### WORK INSTRUCTION
Repeat the whole blog post about the move to seminary below word for word.

### EXTRACT
········
Wednesday, May 13, 2020

Move to Seminary

(this is the beginning of a series I'm calling, Seminarians Don't Blow Stuff Up)


            My decision to attend Wesley Theological Seminary over the other schools in contention was based on a lengthy pro-con debate with myself.  Boston University School of Theology requires the GREs?  Not even applying.  Wesley will accept me immediately, with scholarship offer?  Then I guess Duke is out.  That’s how I decided.
            The only question mark in attending Wesley, located in Washington, D.C., was how big my scholarship would be.  For that, I had to visit the school and take an interview.  After my interview my family and I would get a free night-time trolley tour of the city.  Essentially, it was an almost free family vacation. 
Since I knew hardly anything about the school except its address, my parents and I were blindly following our printed directions to the school.  This was well after the invention of GPS but well before my father accepted using such technology.  Maps and printed directions are, to this day, his only form of directional compass.  So we’re driving through the city, elated that our long drive from Hudson, MA was nearly over, and after correctly navigating one of D.C.’s many multi-lane rotaries we suddenly saw a sign for Wesley Theological Seminary.  It came upon us unawares, however, and my father wasn’t able to stop and signal to turn left.  He safely decided to wait until the next entrance to the school to turn in.
········
### INFORMATION SHOWN
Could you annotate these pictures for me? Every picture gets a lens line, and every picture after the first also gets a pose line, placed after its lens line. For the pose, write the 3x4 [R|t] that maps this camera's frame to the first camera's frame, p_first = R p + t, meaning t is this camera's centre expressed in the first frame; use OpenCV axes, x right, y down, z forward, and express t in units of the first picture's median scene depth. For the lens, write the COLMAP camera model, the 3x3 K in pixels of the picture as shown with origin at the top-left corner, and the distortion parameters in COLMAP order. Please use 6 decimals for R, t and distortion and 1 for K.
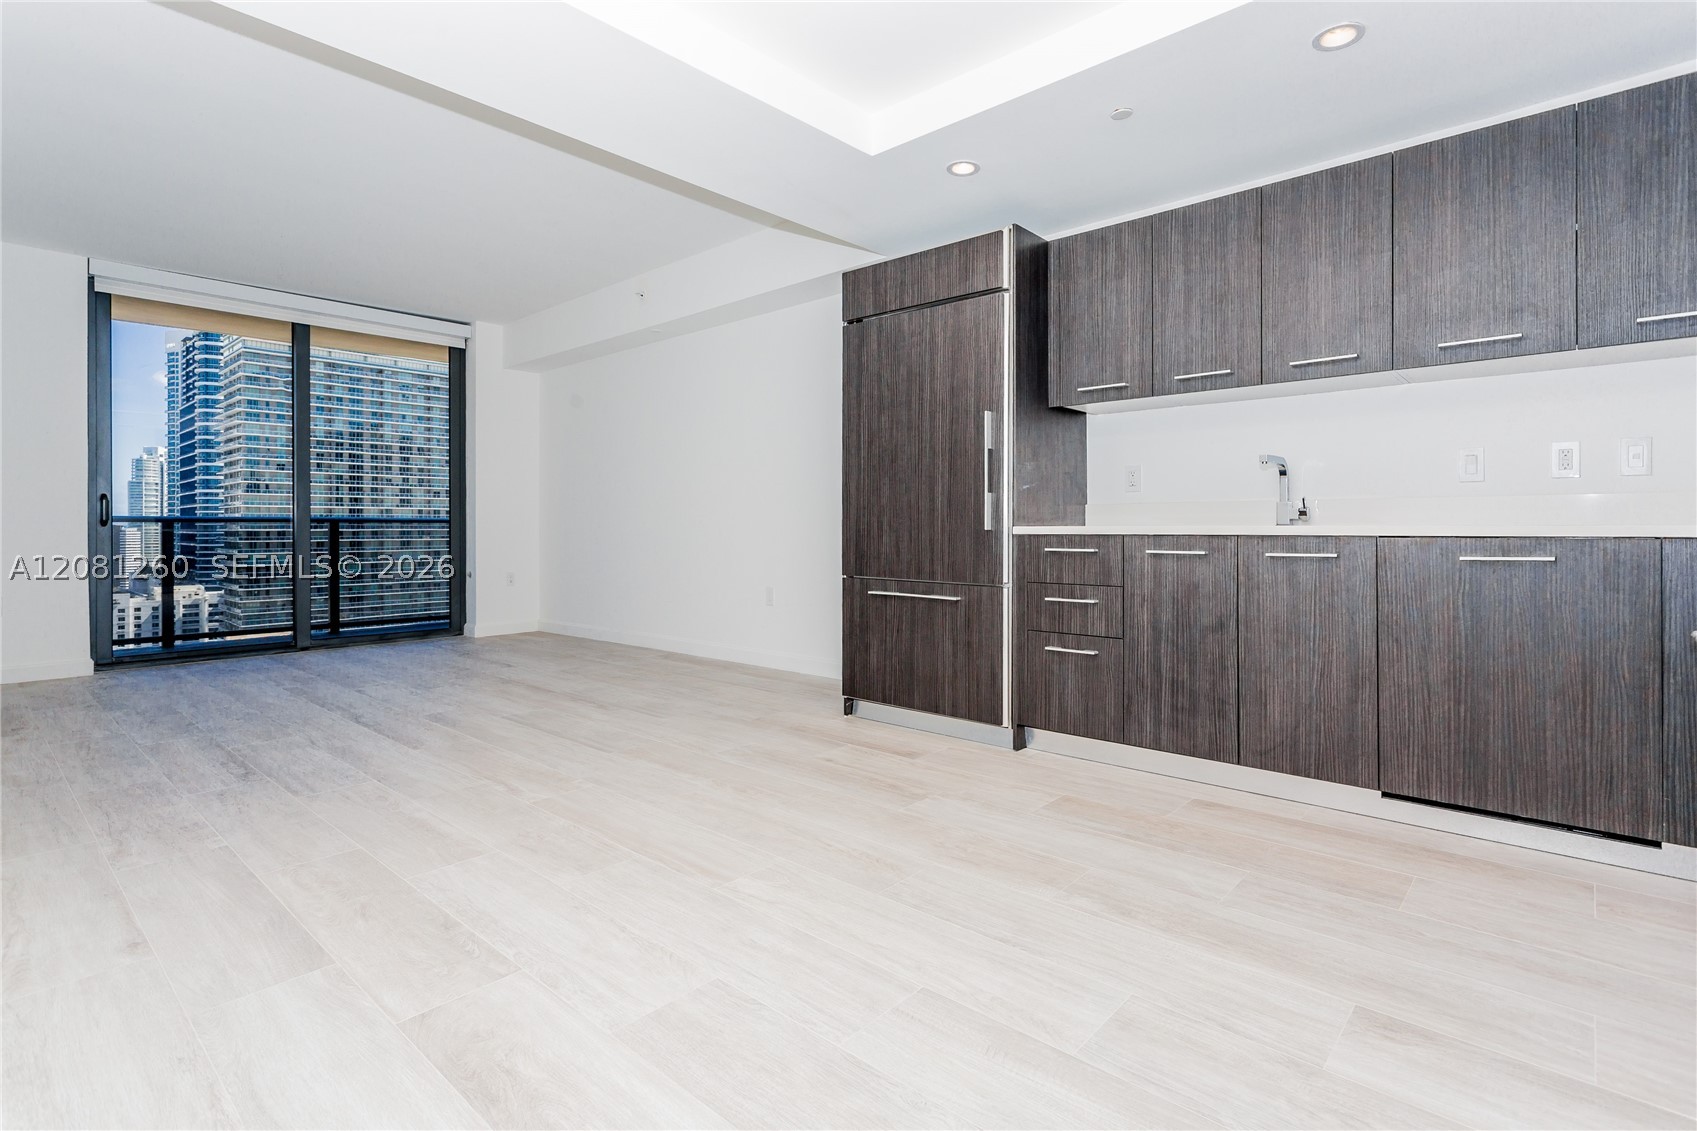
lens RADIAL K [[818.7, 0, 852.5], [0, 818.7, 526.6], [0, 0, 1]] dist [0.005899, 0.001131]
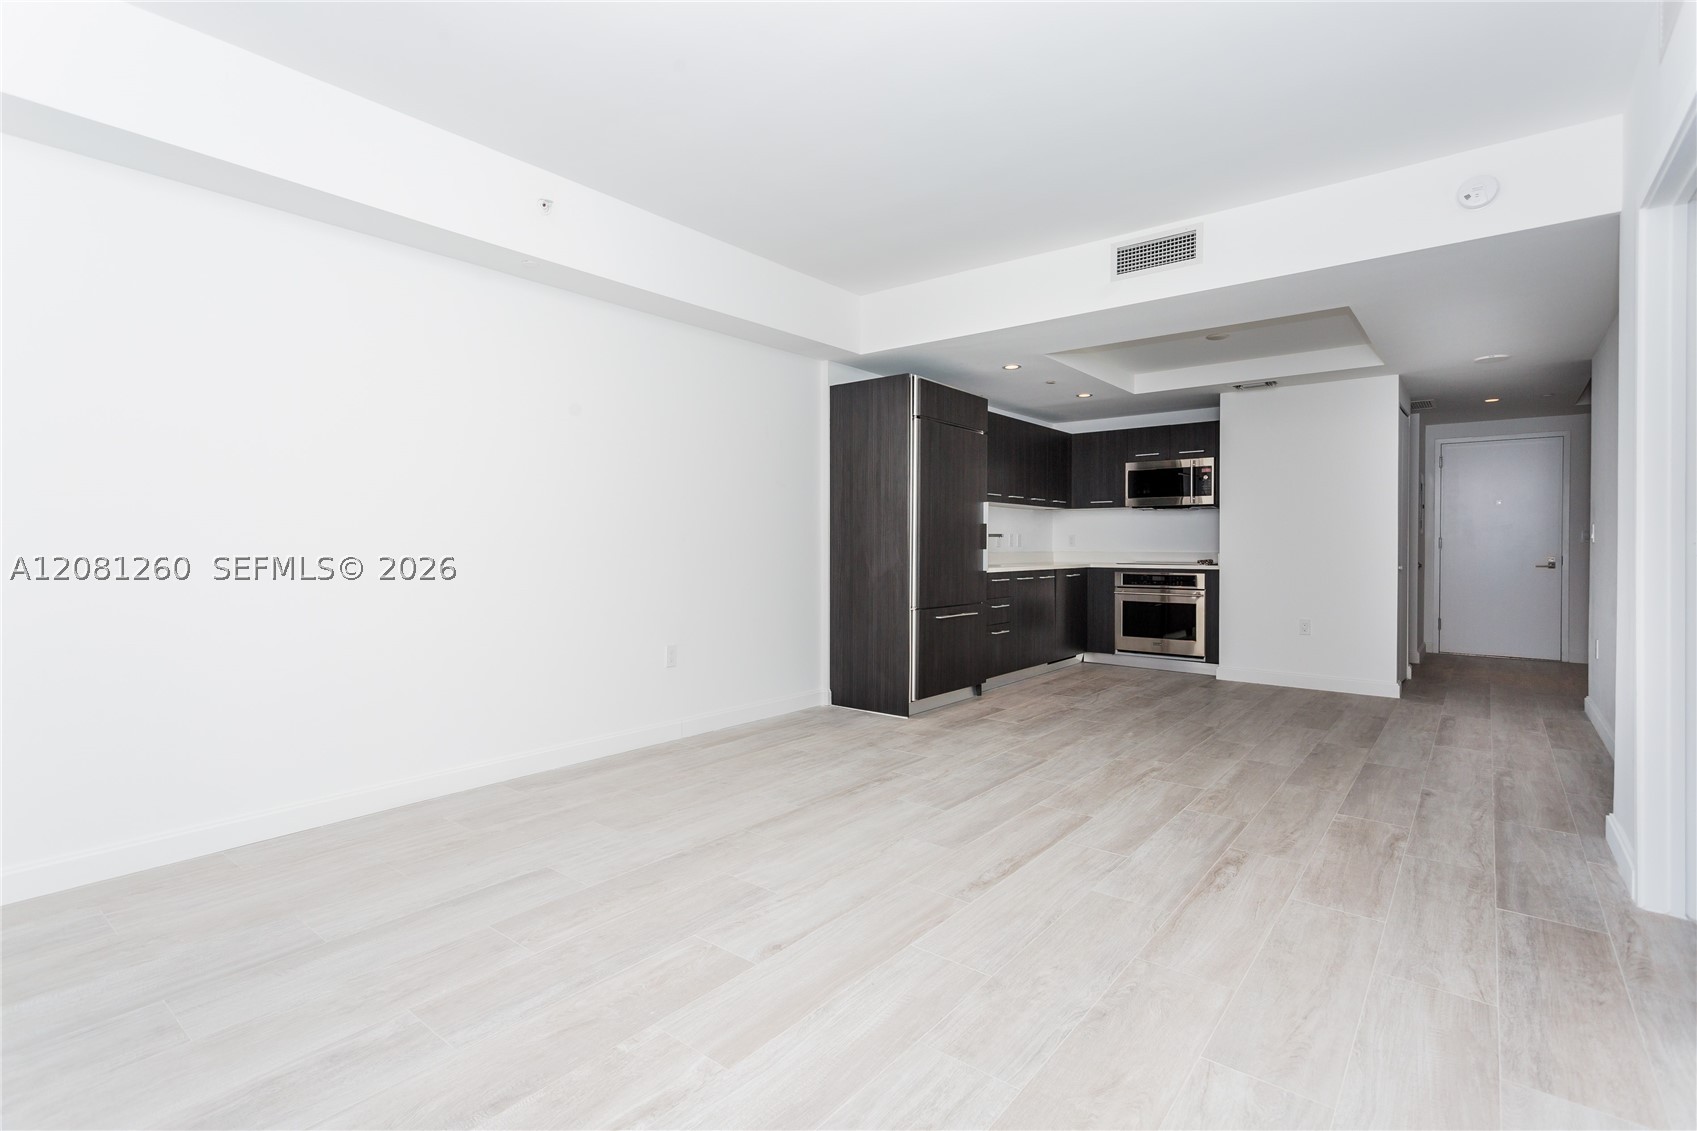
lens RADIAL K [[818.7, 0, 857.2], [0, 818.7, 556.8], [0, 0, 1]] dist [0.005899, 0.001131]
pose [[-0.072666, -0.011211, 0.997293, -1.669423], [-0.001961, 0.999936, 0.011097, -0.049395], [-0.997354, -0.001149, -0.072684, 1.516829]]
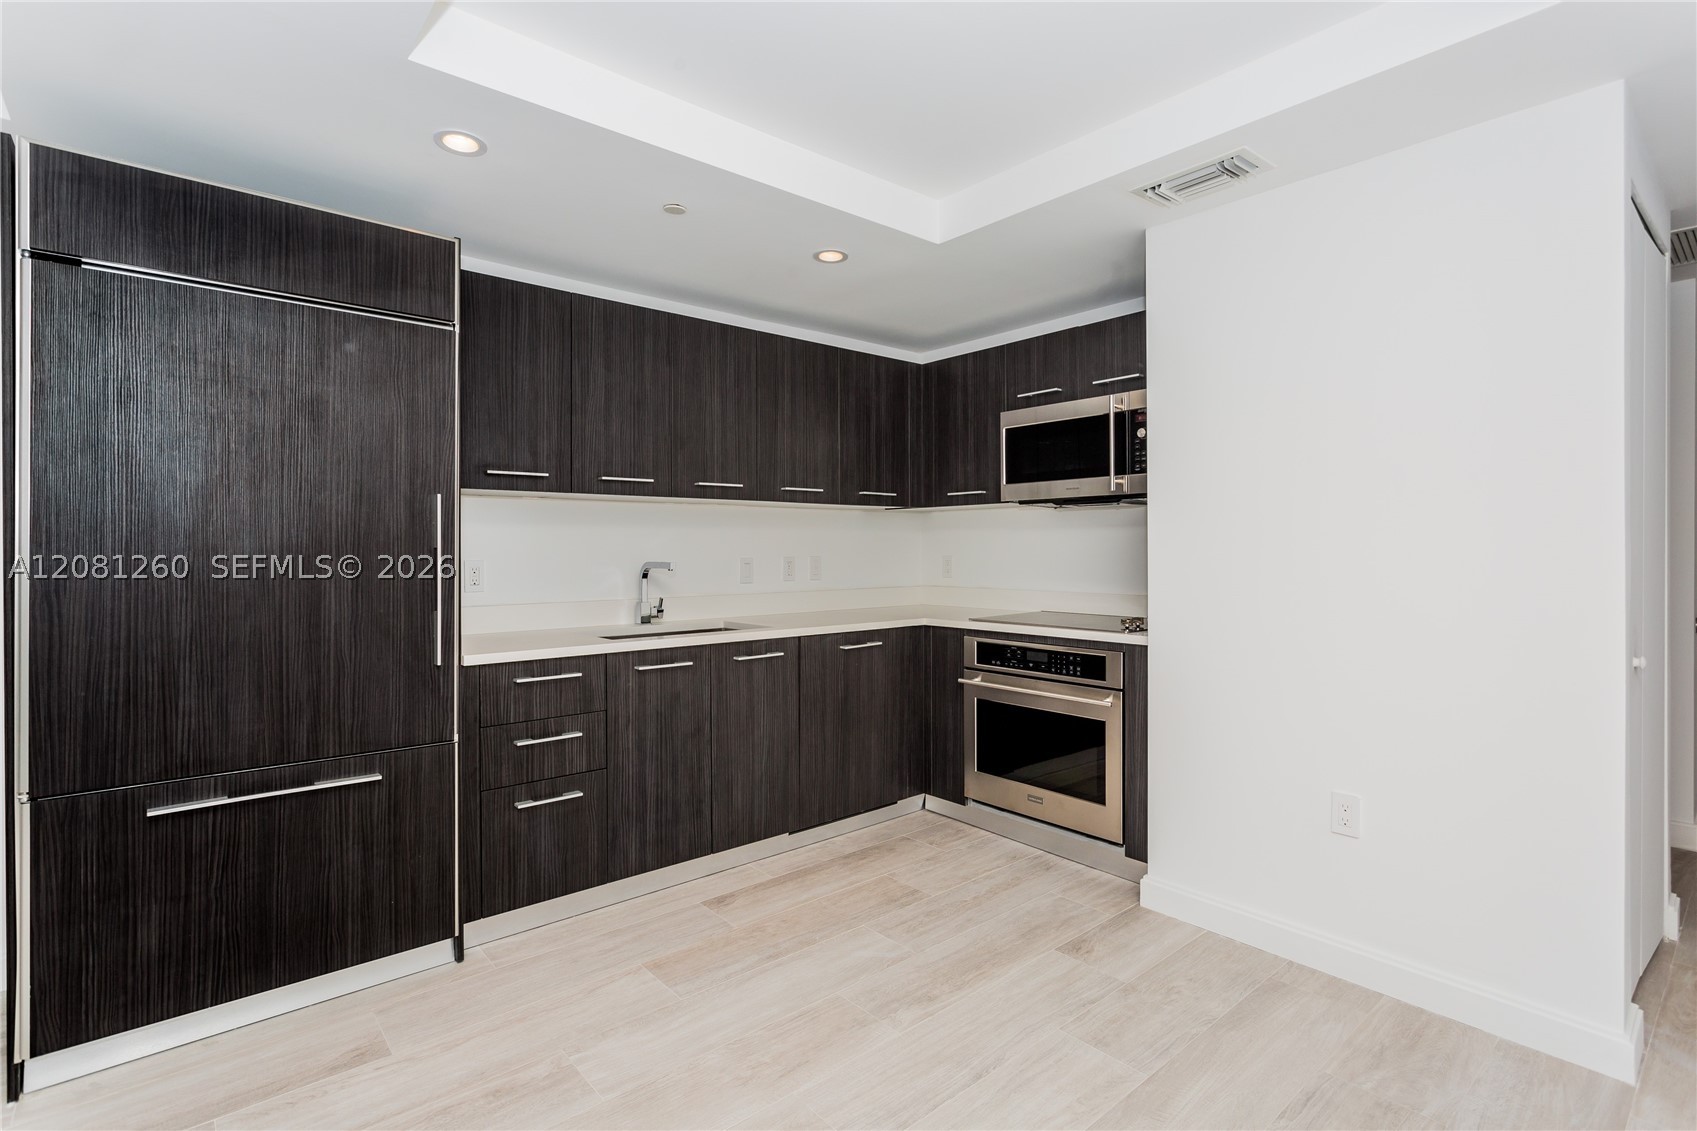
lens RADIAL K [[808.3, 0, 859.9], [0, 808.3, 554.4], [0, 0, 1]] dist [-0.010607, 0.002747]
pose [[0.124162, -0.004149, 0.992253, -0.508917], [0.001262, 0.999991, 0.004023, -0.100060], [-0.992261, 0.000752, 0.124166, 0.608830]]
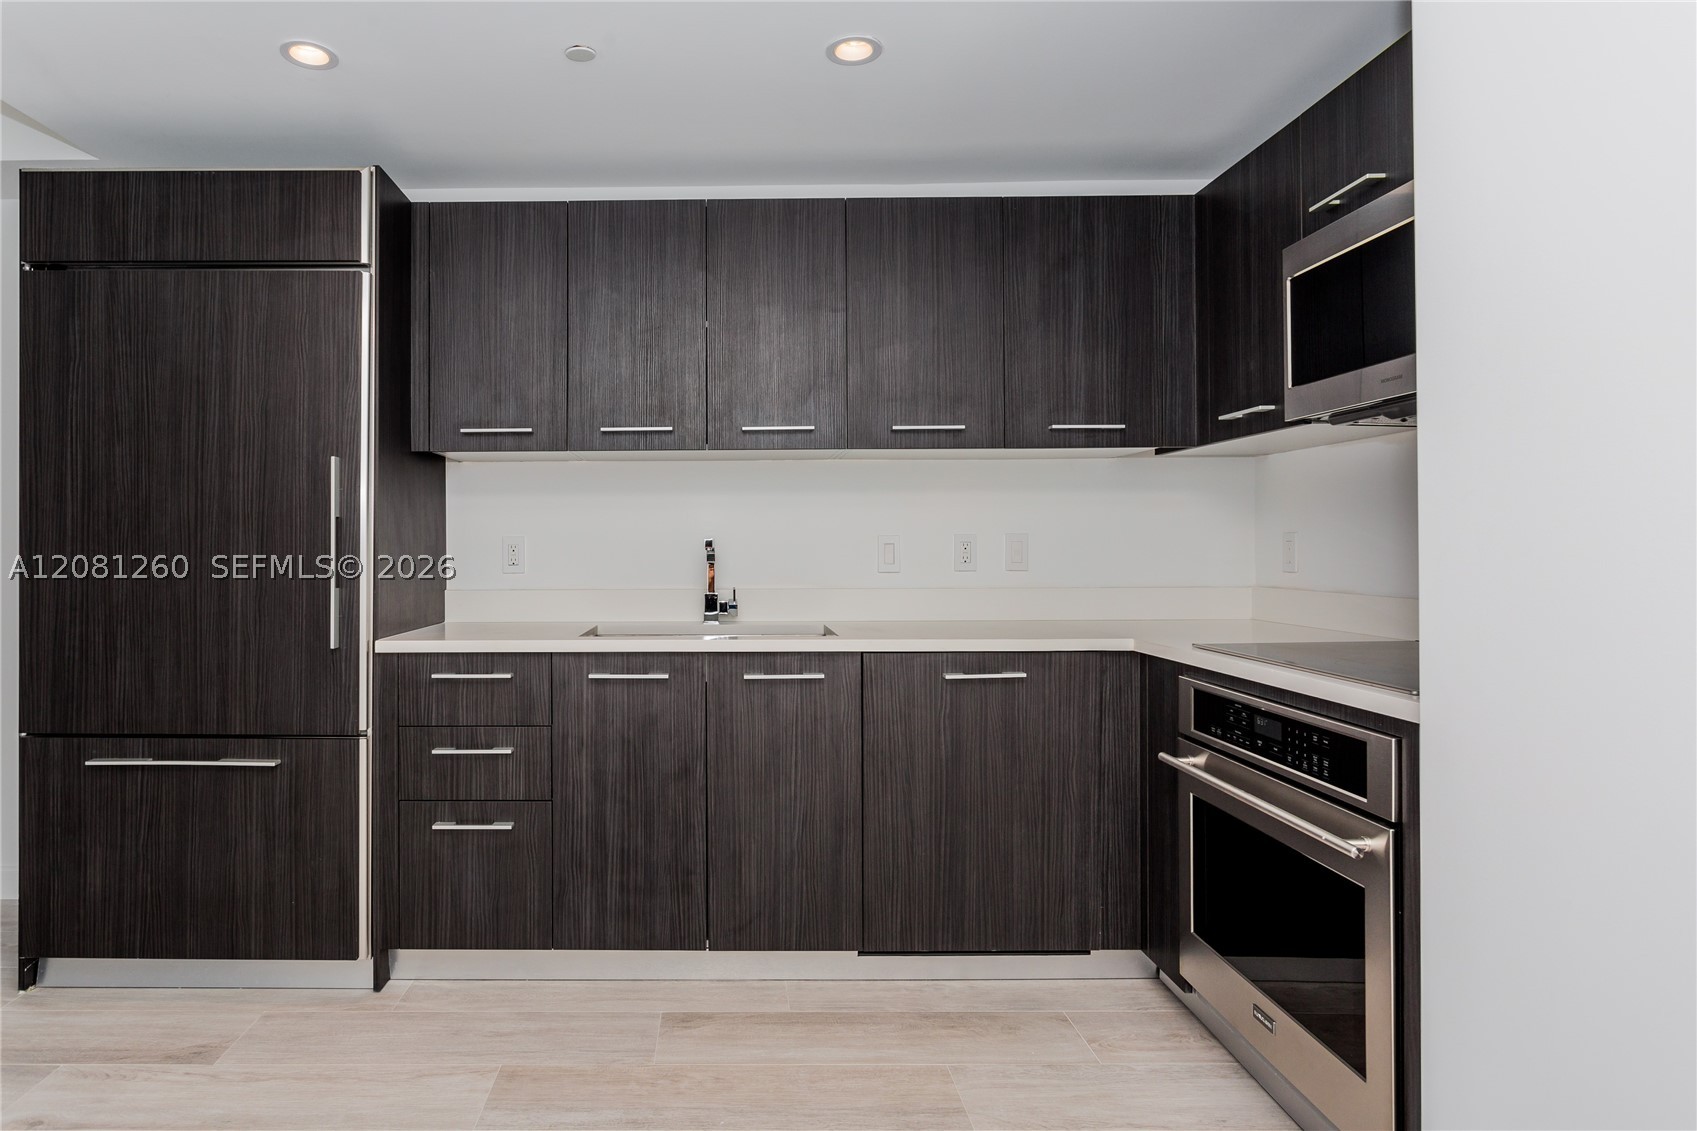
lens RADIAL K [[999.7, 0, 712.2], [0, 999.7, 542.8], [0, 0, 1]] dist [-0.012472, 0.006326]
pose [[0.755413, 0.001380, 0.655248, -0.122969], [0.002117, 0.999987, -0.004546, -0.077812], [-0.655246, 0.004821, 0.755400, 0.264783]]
········
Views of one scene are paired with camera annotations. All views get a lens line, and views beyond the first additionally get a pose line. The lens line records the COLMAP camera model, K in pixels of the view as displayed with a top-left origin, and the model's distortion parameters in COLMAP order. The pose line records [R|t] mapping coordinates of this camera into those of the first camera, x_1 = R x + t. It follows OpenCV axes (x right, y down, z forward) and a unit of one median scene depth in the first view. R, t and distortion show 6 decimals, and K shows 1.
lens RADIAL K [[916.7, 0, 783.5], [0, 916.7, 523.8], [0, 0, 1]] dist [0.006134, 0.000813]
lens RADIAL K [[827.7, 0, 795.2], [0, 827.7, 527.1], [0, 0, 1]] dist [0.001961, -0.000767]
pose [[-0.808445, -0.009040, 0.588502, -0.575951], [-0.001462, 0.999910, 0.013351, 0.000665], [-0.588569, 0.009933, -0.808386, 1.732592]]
········
### YOUR RESPONSE
Wednesday, May 13, 2020

Move to Seminary

(this is the beginning of a series I'm calling, Seminarians Don't Blow Stuff Up)


            My decision to attend Wesley Theological Seminary over the other schools in contention was based on a lengthy pro-con debate with myself.  Boston University School of Theology requires the GREs?  Not even applying.  Wesley will accept me immediately, with scholarship offer?  Then I guess Duke is out.  That’s how I decided.
            The only question mark in attending Wesley, located in Washington, D.C., was how big my scholarship would be.  For that, I had to visit the school and take an interview.  After my interview my family and I would get a free night-time trolley tour of the city.  Essentially, it was an almost free family vacation. 
Since I knew hardly anything about the school except its address, my parents and I were blindly following our printed directions to the school.  This was well after the invention of GPS but well before my father accepted using such technology.  Maps and printed directions are, to this day, his only form of directional compass.  So we’re driving through the city, elated that our long drive from Hudson, MA was nearly over, and after correctly navigating one of D.C.’s many multi-lane rotaries we suddenly saw a sign for Wesley Theological Seminary.  It came upon us unawares, however, and my father wasn’t able to stop and signal to turn left.  He safely decided to wait until the next entrance to the school to turn in.